Given passage: Begin
Ricks utilises appropriation, institutional critique, politics, and humour. He has had solo shows in the United States, Ireland, the Netherlands, and Mexico.

Ricks was a director of 126 Artist-run Gallery from 2007 to 2009, curating and working with artist-run spaces. Under Stephanie Syjuco, he created knock-offs of work at the Frieze Art Fair in London, 2009.

In an ongoing body of work, "Jim Ricks has developed the method of synchro-materialism as a means to consider the territory where art meets capitalism", and he has used this methodology since 2010. In 2015, in Afghanistan, he made Carpet Bombing, a traditionally fabricated carpet with military drones imagery – an update of Afghan's war rugs. He participated in the 2017 Ghetto Biennale, Port-au-Prince, Haiti.

===Public projects===

- Poulnabrone Bouncy Dolmen is a large inflatable sculpture designed to play on. It is a double-size replica of the Poulnabrone Dolmen in The Burren. It has traveled around Ireland since June 2011. Cristín Leach of The Sunday Times wrote: "Poulnabrone Bouncy Dolmen... is a commentary on our past, our present, the concept of "brand Ireland" and the very idea of public art; and everyone is invited to bounce. A temporary, movable, witty, interactive, contemporary public artwork we are all invited to play with? [Alice] Maher has endorsed it as "the best public art piece...ever". She might just be right." It was shown with Jeremy Deller's 2012 inflatable Stonehenge in Belfast, and in the Royal Hibernian Academy.
- Ricks worked on the global public art project In Search of the Truth (or En Busca de la Verdad ) with Ryan Alexiev, Hank Willis Thomas . The New York Times writes: "The "Truth Booth"... in the shape of a cartoon word bubble with "TRUTH" in bold letters on its side, serves as a video confessional. Visitors are asked to sit inside and finish the politically and metaphysically loaded sentence that begins, "The truth is ..."". The project has travelled Ireland, Afghanistan, South Africa, Australia, the United States, and Mexico, recording and then exhibiting the thoughts of many people on the subject of truth in several countries.
- Life's a Beach (Art imitates life), Gable end mural responding to the political Murals in Northern Ireland, Abercorn Rd., Derry, Northern Ireland, April 2016
- Sesiones Publicas, San Agustín, La Lisa, Cuba, a LASA project, August 2017.

===Museum projects===

Ricks was involved in Sleepwalkers (2012–15), at the Hugh Lane Gallery in Dublin. Artists were invited to an "unusual experiment in exhibition production". This included an unauthorised exhibition, an open call, a solo show (Bubblewrap Game: Hugh Lane), and closing performances. Aidan Dunne of the Irish Times describes Ricks's offerings as a "a museum within the museum" During the programme, he also included works by Richard Hamilton (artist), James Barry, Jeremy Deller, Gerard Dillon, Robert Ballagh, :fr:Raphaël_Zarka, and James Hanley.
Given passage: End
Work request 1: Print the stretch of the passage on Jim Ricks from "- Life's a Beach" through "and James Hanley.".
Work request 2: Decide whether each statement agrees with the passage on Jim Ricks: (a) Poulnabrone Bouncy Dolmen is a double-size replica of the Poulnabrone Dolmen. (b) Ricks was a director of 126 Artist-run Gallery from 2005 to 2009. (c) Ricks made Carpet Bombing in Haiti. Answer yes or no for each and quote the deciding words of the passage.
Provided data: Begin
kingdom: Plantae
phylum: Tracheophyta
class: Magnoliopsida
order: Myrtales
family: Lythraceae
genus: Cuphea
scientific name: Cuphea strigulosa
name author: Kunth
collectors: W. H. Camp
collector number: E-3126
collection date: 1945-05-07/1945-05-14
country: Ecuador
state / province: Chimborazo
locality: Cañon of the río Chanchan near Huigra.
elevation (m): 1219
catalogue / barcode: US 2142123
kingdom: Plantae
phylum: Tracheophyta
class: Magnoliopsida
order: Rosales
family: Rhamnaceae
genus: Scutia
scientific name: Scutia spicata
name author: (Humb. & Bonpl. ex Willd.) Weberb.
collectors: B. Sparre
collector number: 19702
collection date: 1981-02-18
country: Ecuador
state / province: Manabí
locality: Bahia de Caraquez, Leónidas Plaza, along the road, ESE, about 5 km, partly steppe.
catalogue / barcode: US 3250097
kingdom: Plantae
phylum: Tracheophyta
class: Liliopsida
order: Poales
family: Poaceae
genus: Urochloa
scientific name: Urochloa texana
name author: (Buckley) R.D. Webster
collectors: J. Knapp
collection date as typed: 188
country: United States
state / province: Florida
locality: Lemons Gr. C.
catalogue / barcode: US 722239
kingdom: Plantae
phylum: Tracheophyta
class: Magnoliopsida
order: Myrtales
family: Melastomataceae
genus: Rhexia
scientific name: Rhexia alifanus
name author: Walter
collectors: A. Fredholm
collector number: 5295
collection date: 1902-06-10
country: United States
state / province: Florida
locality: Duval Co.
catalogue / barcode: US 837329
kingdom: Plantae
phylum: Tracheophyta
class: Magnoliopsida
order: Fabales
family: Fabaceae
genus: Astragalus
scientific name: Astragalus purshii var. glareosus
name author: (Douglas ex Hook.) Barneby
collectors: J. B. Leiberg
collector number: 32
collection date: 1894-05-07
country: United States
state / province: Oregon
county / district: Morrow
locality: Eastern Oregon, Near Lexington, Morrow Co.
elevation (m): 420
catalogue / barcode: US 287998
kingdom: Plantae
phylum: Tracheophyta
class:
Provided data: End
Answer section 1:
- Life's a Beach (Art imitates life), Gable end mural responding to the political Murals in Northern Ireland, Abercorn Rd., Derry, Northern Ireland, April 2016
- Sesiones Publicas, San Agustín, La Lisa, Cuba, a LASA project, August 2017.

===Museum projects===

Ricks was involved in Sleepwalkers (2012–15), at the Hugh Lane Gallery in Dublin. Artists were invited to an "unusual experiment in exhibition production". This included an unauthorised exhibition, an open call, a solo show (Bubblewrap Game: Hugh Lane), and closing performances. Aidan Dunne of the Irish Times describes Ricks's offerings as a "a museum within the museum" During the programme, he also included works by Richard Hamilton (artist), James Barry, Jeremy Deller, Gerard Dillon, Robert Ballagh, :fr:Raphaël_Zarka, and James Hanley.

Answer section 2:
(a) Yes: "It is a double-size replica of the Poulnabrone Dolmen in The Burren."
(b) No: "Ricks was a director of 126 Artist-run Gallery from 2007 to 2009"
(c) No: "In 2015, in Afghanistan, he made Carpet Bombing"